▸ What you should do: Reproduce the data below word for word, starting with the line that contains "Wise（ワイズ）の為" and going on through the line that contains "ています。 そのほか雑誌の音楽記事執筆、音楽専門書の". Leave the pictures out of your answer.
Top of Data section
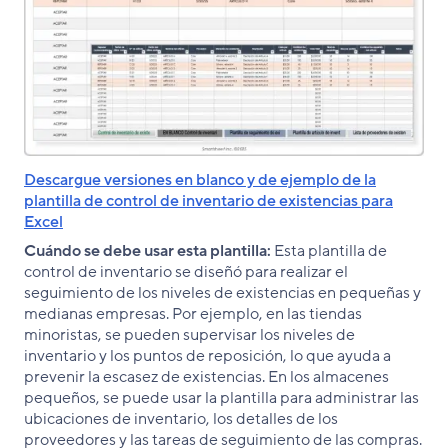
Descargue versiones en blanco y de ejemplo de la
plantilla de control de inventario de existencias para
Excel
Cuándo se debe usar esta plantilla:
Esta plantilla de
control de inventario se diseñó para realizar el
seguimiento de los niveles de existencias en pequeñas y
medianas empresas. Por ejemplo, en las tiendas
minoristas, se pueden supervisar los niveles de
inventario y los puntos de reposición, lo que ayuda a
prevenir la escasez de existencias. En los almacenes
pequeños, se puede usar la plantilla para administrar las
ubicaciones de inventario, los detalles de los
proveedores y las tareas de seguimiento de las compras.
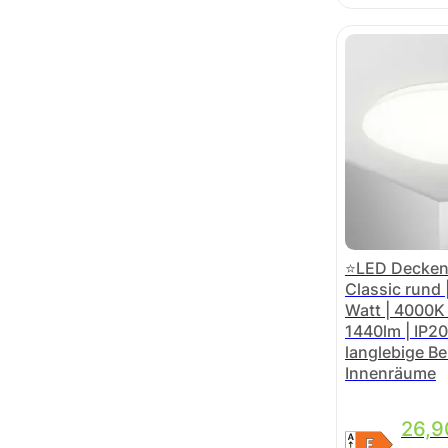
⭐LED Decken
Classic rund
Watt | 4000K 
1440lm | IP20 
langlebige Be
Innenräume
26,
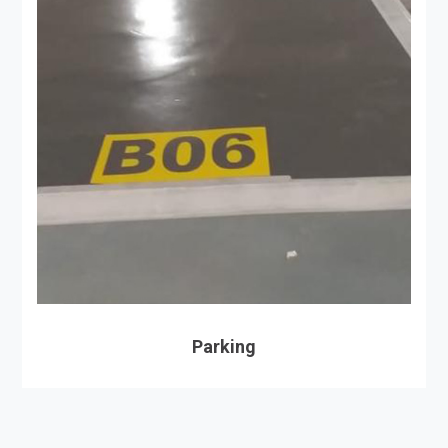
Parking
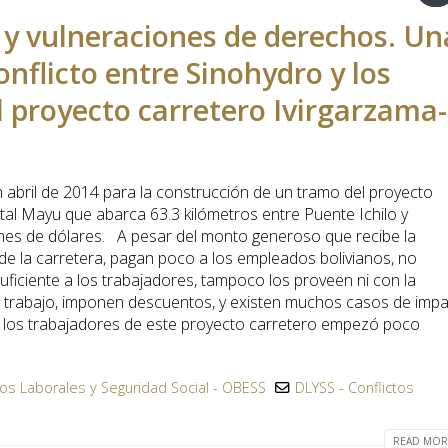
 y vulneraciones de derechos. Un
onflicto entre Sinohydro y los
l proyecto carretero Ivirgarzama-
 abril de 2014 para la construcción de un tramo del proyecto
tal Mayu que abarca 63.3 kilómetros entre Puente Ichilo y
ones de dólares. A pesar del monto generoso que recibe la
de la carretera, pagan poco a los empleados bolivianos, no
uficiente a los trabajadores, tampoco los proveen ni con la
 trabajo, imponen descuentos, y existen muchos casos de imp
de los trabajadores de este proyecto carretero empezó poco
os Laborales y Seguridad Social - OBESS
DLYSS - Conflictos
READ MORE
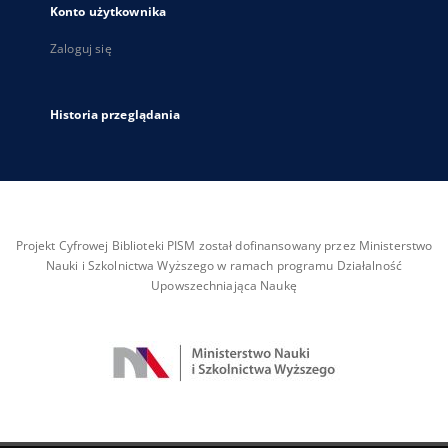
Konto użytkownika
Zaloguj się
Historia przeglądania
Projekt Cyfrowej Biblioteki PISM został dofinansowany przez Ministerstwo
Nauki i Szkolnictwa Wyższego w ramach programu Działalność
Upowszechniająca Naukę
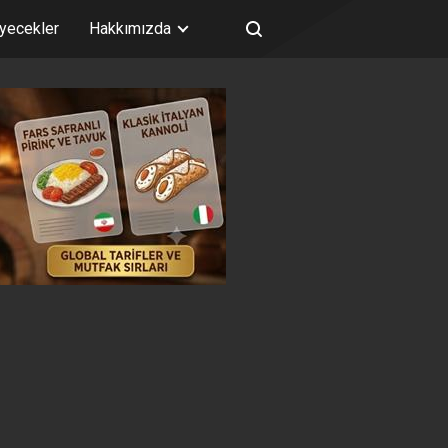
iyecekler
Hakkımızda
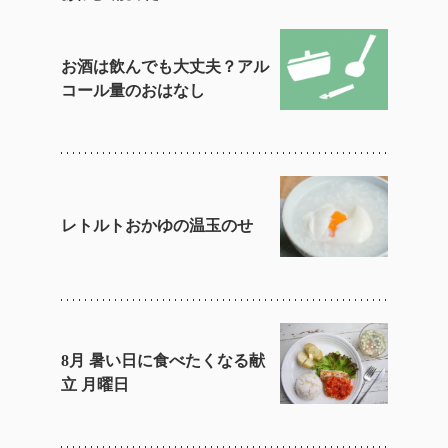
お酒は飲んでも大丈夫？アル
コール量のおはなし
レトルトおかゆの温玉のせ
8月 暑い日に食べたくなる献
立 月曜日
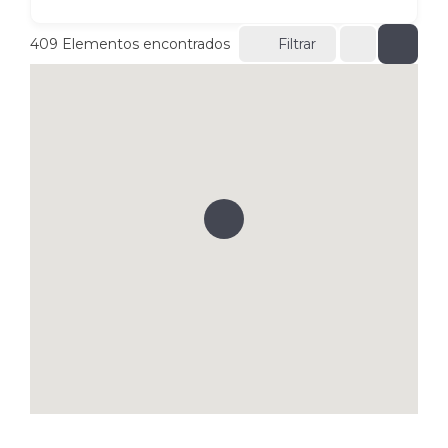
409
Elementos encontrados
Filtrar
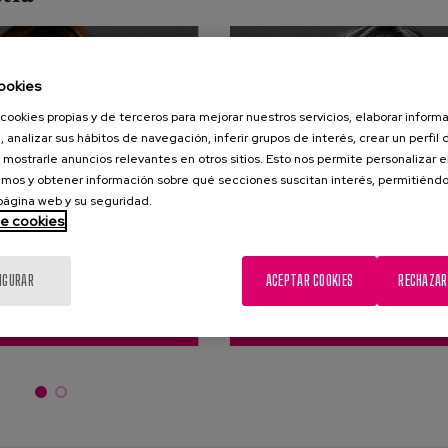
ookies
cookies propias y de terceros para mejorar nuestros servicios, elaborar inform
, analizar sus hábitos de navegación, inferir grupos de interés, crear un perfil 
 mostrarle anuncios relevantes en otros sitios. Esto nos permite personalizar 
mos y obtener información sobre qué secciones suscitan interés, permitién
 página web y su seguridad.
de cookies
 Matia y mañana, también lo
Mi trabajo es ayudar en todo
IGURAR
ACEPTAR COOKIES
RECHAZAR
seré.
necesiten y por eso Yo soy 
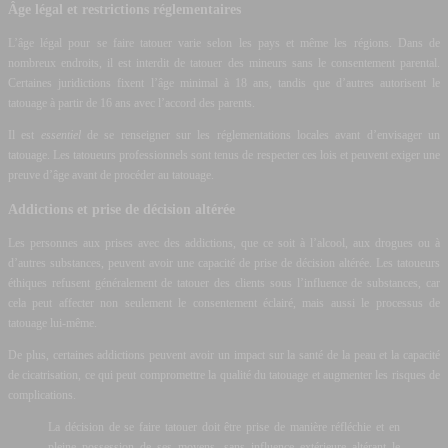
Âge légal et restrictions réglementaires
L’âge légal pour se faire tatouer varie selon les pays et même les régions. Dans de
nombreux endroits, il est interdit de tatouer des mineurs sans le consentement parental.
Certaines juridictions fixent l’âge minimal à 18 ans, tandis que d’autres autorisent le
tatouage à partir de 16 ans avec l’accord des parents.
Il est
essentiel
de se renseigner sur les réglementations locales avant d’envisager un
tatouage. Les tatoueurs professionnels sont tenus de respecter ces lois et peuvent exiger une
preuve d’âge avant de procéder au tatouage.
Addictions et prise de décision altérée
Les personnes aux prises avec des addictions, que ce soit à l’alcool, aux drogues ou à
d’autres substances, peuvent avoir une capacité de prise de décision altérée. Les tatoueurs
éthiques refusent généralement de tatouer des clients sous l’influence de substances, car
cela peut affecter non seulement le consentement éclairé, mais aussi le processus de
tatouage lui-même.
De plus, certaines addictions peuvent avoir un impact sur la santé de la peau et la capacité
de cicatrisation, ce qui peut compromettre la qualité du tatouage et augmenter les risques de
complications.
La décision de se faire tatouer doit être prise de manière réfléchie et en
pleine possession de ses moyens, sans influence extérieure altérant le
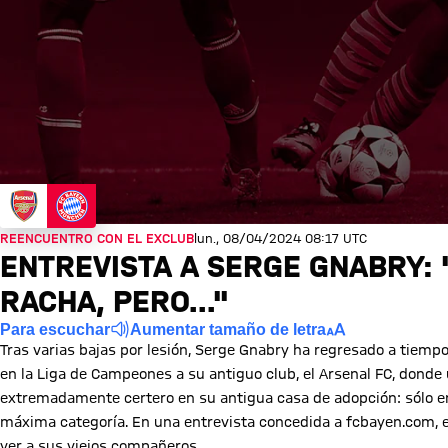
REENCUENTRO CON EL EXCLUB
lun., 08/04/2024 08:17 UTC
ENTREVISTA A SERGE GNABRY: 
RACHA, PERO..."
Para escuchar
Aumentar tamaño de letra
Tras varias bajas por lesión, Serge Gnabry ha regresado a tiempo
en la Liga de Campeones a su antiguo club, el Arsenal FC, donde
extremadamente certero en su antigua casa de adopción: sólo en
máxima categoría. En una entrevista concedida a fcbayen.com, el
ver a sus viejos compañeros.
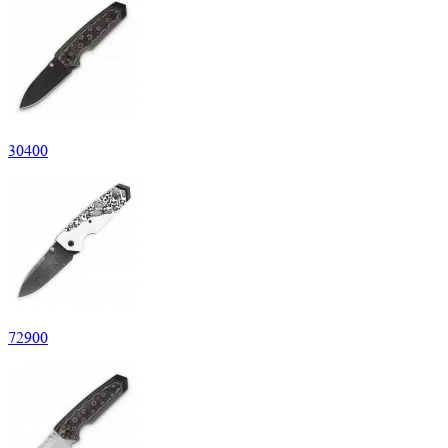
30
400
72
900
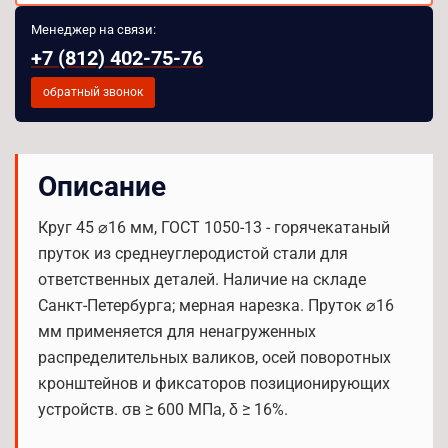
Менеджер на связи:
+7 (812) 402-75-76
обратный звонок
Описание
Круг 45 ⌀16 мм, ГОСТ 1050-13 - горячекатаный
пруток из среднеуглеродистой стали для
ответственных деталей. Наличие на складе
Санкт-Петербурга; мерная нарезка. Пруток ⌀16
мм применяется для ненагруженных
распределительных валиков, осей поворотных
кронштейнов и фиксаторов позиционирующих
устройств. σв ≥ 600 МПа, δ ≥ 16%.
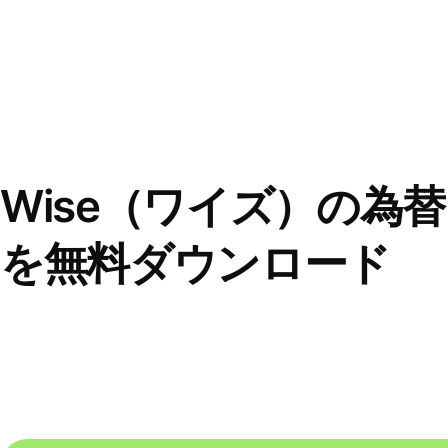
Wise（ワイズ）の為
を無料ダウンロード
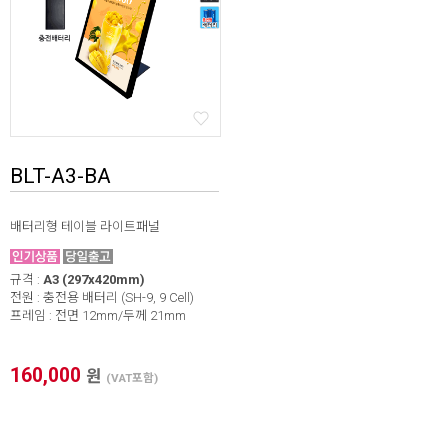
BLT-A3-BA
배터리형 테이블 라이트패널
규격 :
A3 (297x420mm)
전원 : 충전용 배터리 (SH-9, 9 Cell)
프레임 : 전면 12mm/두께 21mm
160,000
원
(VAT포함)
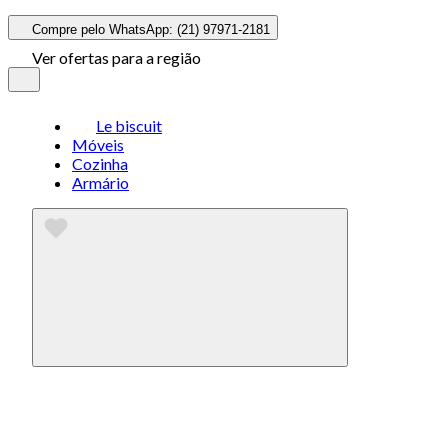
Compre pelo WhatsApp: (21) 97971-2181
Ver ofertas para a região
Le biscuit
Móveis
Cozinha
Armário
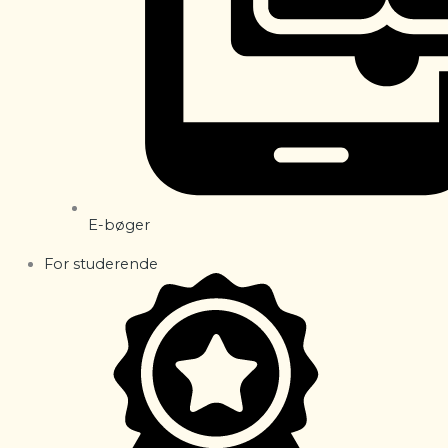
E-bøger
For studerende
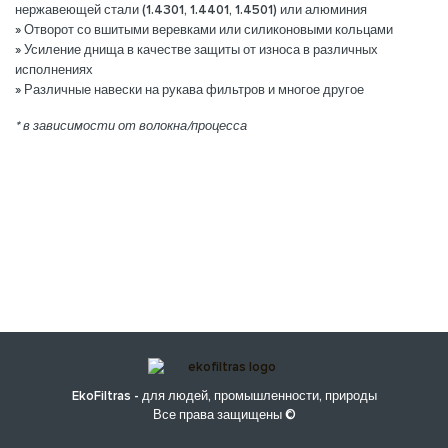
нержавеющей стали (1.4301, 1.4401, 1.4501) или алюминия
» Отворот со вшитыми веревками или силиконовыми кольцами
» Усиление днища в качестве защиты от износа в различных
исполнениях
» Различные навески на рукава фильтров и многое другое
* в зависимости от волокна/процесса
EkoFiltras - для людей, промышленности, природы
Все права защищены ©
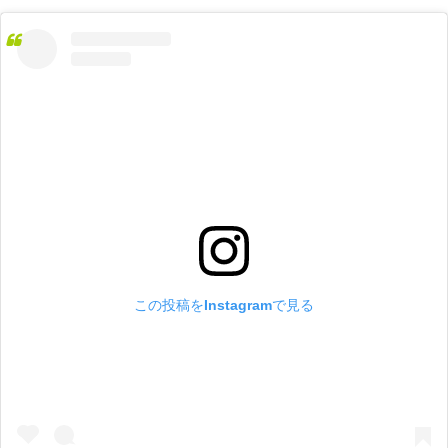
この投稿をInstagramで見る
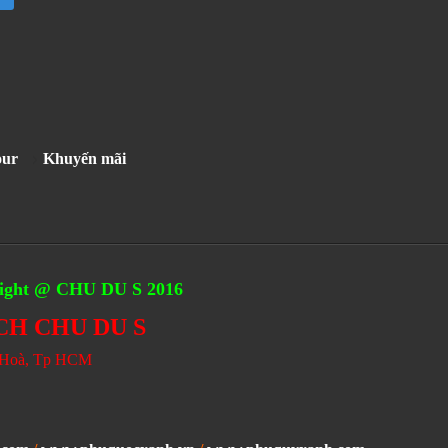
our
Khuyến mãi
ght @ CHU DU S 2016
CH CHU DU S
n Hoà, Tp HCM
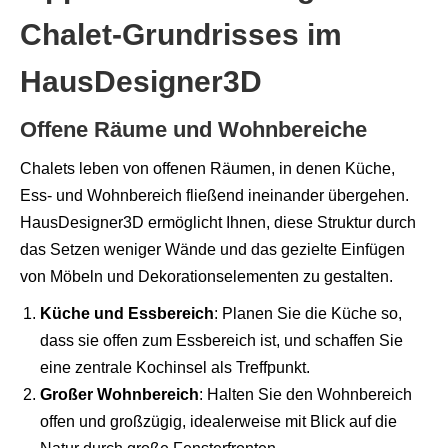
Chalet-Grundrisses im
HausDesigner3D
Offene Räume und Wohnbereiche
Chalets leben von offenen Räumen, in denen Küche,
Ess- und Wohnbereich fließend ineinander übergehen.
HausDesigner3D ermöglicht Ihnen, diese Struktur durch
das Setzen weniger Wände und das gezielte Einfügen
von Möbeln und Dekorationselementen zu gestalten.
Küche und Essbereich
: Planen Sie die Küche so,
dass sie offen zum Essbereich ist, und schaffen Sie
eine zentrale Kochinsel als Treffpunkt.
Großer Wohnbereich
: Halten Sie den Wohnbereich
offen und großzügig, idealerweise mit Blick auf die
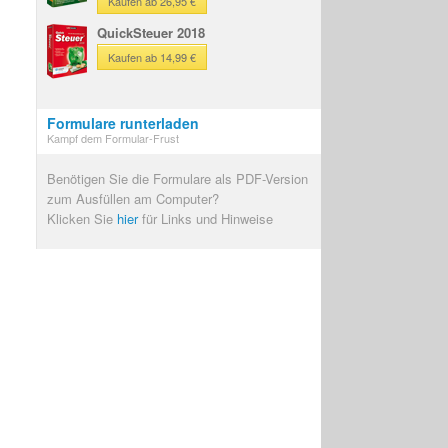
Kaufen ab 26,95 €
QuickSteuer 2018
Kaufen ab 14,99 €
Formulare runterladen
Kampf dem Formular-Frust
Benötigen Sie die Formulare als PDF-Version
zum Ausfüllen am Computer?
Klicken Sie
hier
für Links und Hinweise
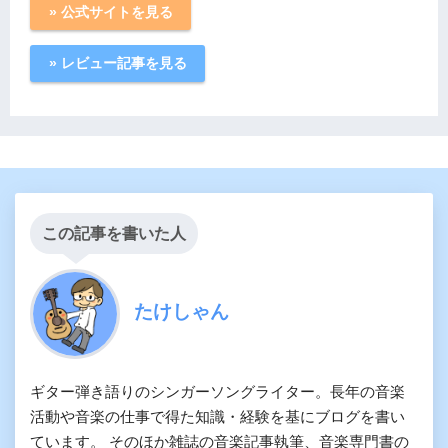
» 公式サイトを見る
» レビュー記事を見る
この記事を書いた人
たけしゃん
ギター弾き語りのシンガーソングライター。長年の音楽
活動や音楽の仕事で得た知識・経験を基にブログを書い
ています。 そのほか雑誌の音楽記事執筆、音楽専門書の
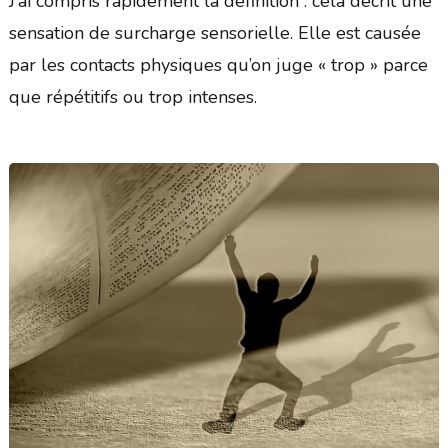
J’ai compris rapidement la définition : cela décrit une
sensation de surcharge sensorielle. Elle est causée
par les contacts physiques qu’on juge « trop » parce
que répétitifs ou trop intenses.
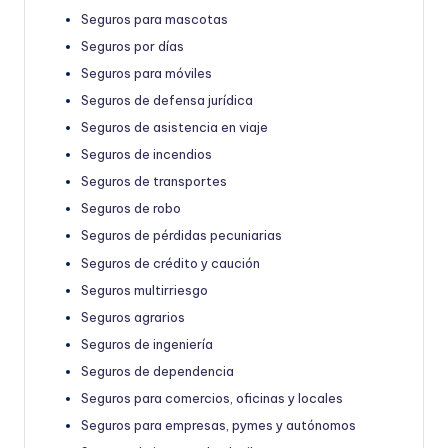
Seguros para mascotas
Seguros por días
Seguros para móviles
Seguros de defensa jurídica
Seguros de asistencia en viaje
Seguros de incendios
Seguros de transportes
Seguros de robo
Seguros de pérdidas pecuniarias
Seguros de crédito y caución
Seguros multirriesgo
Seguros agrarios
Seguros de ingeniería
Seguros de dependencia
Seguros para comercios, oficinas y locales
Seguros para empresas, pymes y autónomos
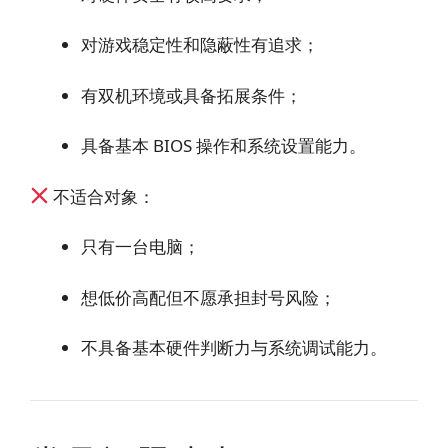
对游戏稳定性和隐蔽性有追求；
有双机环境或具备拓展条件；
具备基本 BIOS 操作和系统设置能力。
不适合对象：
只有一台电脑；
想低价高配但不愿承担封号风险；
不具备基本硬件判断力与系统调试能力。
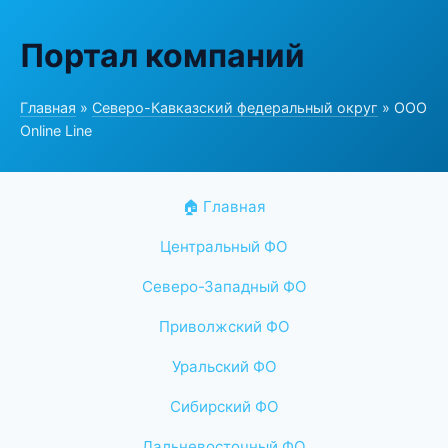
Портал компаний
Главная
»
Северо-Кавказский федеральный округ
» ООО
Online Line
🏠 Главная
Центральный ФО
Северо-Западный ФО
Приволжский ФО
Уральский ФО
Сибирский ФО
Дальневосточный ФО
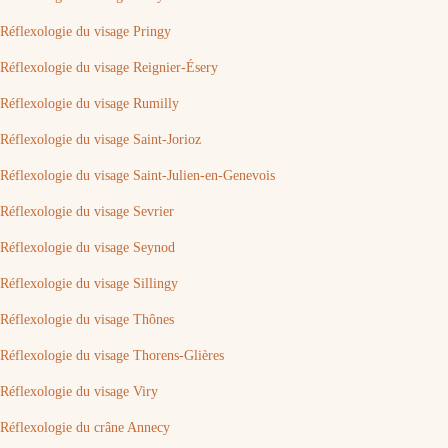
Réflexologie du visage Pringy
Réflexologie du visage Reignier-Ésery
Réflexologie du visage Rumilly
Réflexologie du visage Saint-Jorioz
Réflexologie du visage Saint-Julien-en-Genevois
Réflexologie du visage Sevrier
Réflexologie du visage Seynod
Réflexologie du visage Sillingy
Réflexologie du visage Thônes
Réflexologie du visage Thorens-Glières
Réflexologie du visage Viry
Réflexologie du crâne Annecy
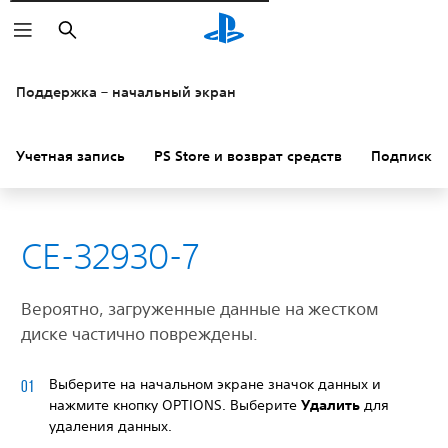
Поиск
Поддержка – начальный экран
Учетная запись
PS Store и возврат средств
Подписки
CE-32930-7
Вероятно, загруженные данные на жестком
диске частично повреждены.
Выберите на начальном экране значок данных и
нажмите кнопку OPTIONS. Выберите
Удалить
для
удаления данных.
Bottom of Data section
▸ Answer to this exercise:
Wise（ワイズ）の為
を無料ダウンロード
BLT-A3-BA
배터리형 테이블 라이트패널
규격 :
A3 (297x420mm)
전원 : 충전용 배터리 (SH-9, 9 Cell)
프레임 : 전면 12mm/두께 21mm
160,000
원
(VAT포함)
Compre pelo WhatsApp: (21) 97971-2181
Ver ofertas para a região
Le biscuit
Móveis
Cozinha
Armário
E-bøger
For studerende
нержавеющей стали (1.4301, 1.4401, 1.4501) или алюминия
» Отворот со вшитыми веревками или силиконовыми кольцами
» Усиление днища в качестве защиты от износа в различных
исполнениях
» Различные навески на рукава фильтров и многое другое
* в зависимости от волокна/процесса
EkoFiltras - для людей, промышленности, природы
Все права защищены ©
この投稿をInstagramで見る
our
Khuyến mãi
ght @ CHU DU S 2016
CH CHU DU S
n Hoà, Tp HCM
Chalet-Grundrisses im
HausDesigner3D
Offene Räume und Wohnbereiche
Chalets leben von offenen Räumen, in denen Küche,
Ess- und Wohnbereich fließend ineinander übergehen.
HausDesigner3D ermöglicht Ihnen, diese Struktur durch
das Setzen weniger Wände und das gezielte Einfügen
von Möbeln und Dekorationselementen zu gestalten.
Küche und Essbereich
: Planen Sie die Küche so,
dass sie offen zum Essbereich ist, und schaffen Sie
eine zentrale Kochinsel als Treffpunkt.
Großer Wohnbereich
: Halten Sie den Wohnbereich
offen und großzügig, idealerweise mit Blick auf die
Kaufen ab 26,95 €
QuickSteuer 2018
Kaufen ab 14,99 €
Formulare runterladen
Kampf dem Formular-Frust
Benötigen Sie die Formulare als PDF-Version
zum Ausfüllen am Computer?
Klicken Sie
hier
für Links und Hinweise
» 公式サイトを見る
» レビュー記事を見る
この記事を書いた人
たけしゃん
ギター弾き語りのシンガーソングライター。長年の音楽
活動や音楽の仕事で得た知識・経験を基にブログを書い
ています。 そのほか雑誌の音楽記事執筆、音楽専門書の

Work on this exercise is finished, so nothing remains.